Falsche Polizisten, falsche Mitarbeiter von Microsoft, vermeintliche Enkel oder andere Verwandte, die um Geld bitten oder eine plötzliche Erbschaft – die Maschen werden immer ausgeklügelter, sagt Polizistin Henn. Es sind regelrechte Theaterstücke mit mehreren Rollen, die die Betrüger am Telefon aufführen. Ein neuer Trend sind laut Polizei sogenannte Schockanrufe, bei denen die Anrufer schwere Unfälle oder beispielsweise auch Corona-Erkrankungen von nahen Angehörigen vorgaukeln.

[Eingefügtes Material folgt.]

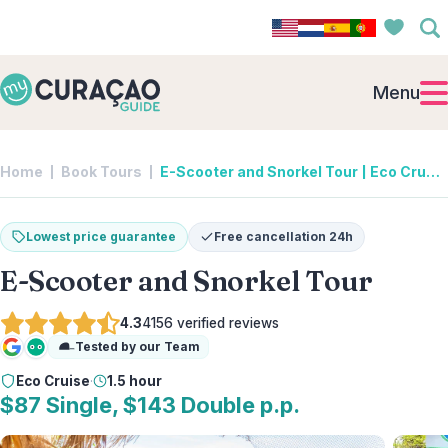
Menu
Home
Book Tours
E-Scooter and Snorkel Tour | Eco Cruise
Lowest price guarantee
Free cancellation 24h
E-Scooter and Snorkel Tour
4.3
4156
verified reviews
Tested by our Team
Google
Tripadvisor
Eco Cruise
·
1.5 hour
$87 Single, $143 Double p.p.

Für Medikamente oder Operationen würde die Krankenversicherung nicht aufkommen, stattdessen sollten die Angerufenen dafür aufkommen – und Geld überweisen.
Alle Maschen haben das gleiche Ziel: Die Betrüger wollen an Kontodaten, sie wollen Zugriff auf den Computer, sie wollen Überweisungen erzwingen, „Skrupelloser geht es nicht“, sagt Magin, „diese Gauner.“ Als er auf dem Rückweg von der Bank war, rief ihn sein richtiger Sohn an und verdeutlichte ihm, dass er einem Betrüger aufgesessen sei. Magin informierte die Polizei und die Bank, doch beide machten ihm wenig Hoffnung, sein Geld noch einmal zu sehen. Der Bankangestellte veranlasste allerdings sofort einen Überweisungsrückruf, wenn auch nur mit geringer Aussicht auf Erfolg. Doch wie sich zeigte, lagen die 1950 Euro noch auf jenem Konto, waren noch nicht weitertransferiert und konnten daher zurückgebucht werden. „Nur, weil wir schnell gehandelt haben“, sagt Magin. Glück im Unglück also? „Ich weiß nicht“, sagt der 79-Jährige, der es sich nun zur Aufgabe gemacht hat, andere vor diesen dubiosen Machenschaften zu warnen. „Es ist eine Erfahrung, die ich keinem wünsche“, sagt er.
Termin
Bürgerforum der Polizei Maxdorf zum Thema Betrug, Mittwoch, 4. Mai, 18 Uhr, Dorfgemeinschaftshaus Birkenheide, mit Tipps, Vorträgen und Diskussion zu aktuellen Betrugsmaschen. Interessierte können sich mit dem Bürgerbus zur Veranstaltung fahren lassen, Anmeldung bis 3. Mai, 14 Uhr, unter 0176 78531844.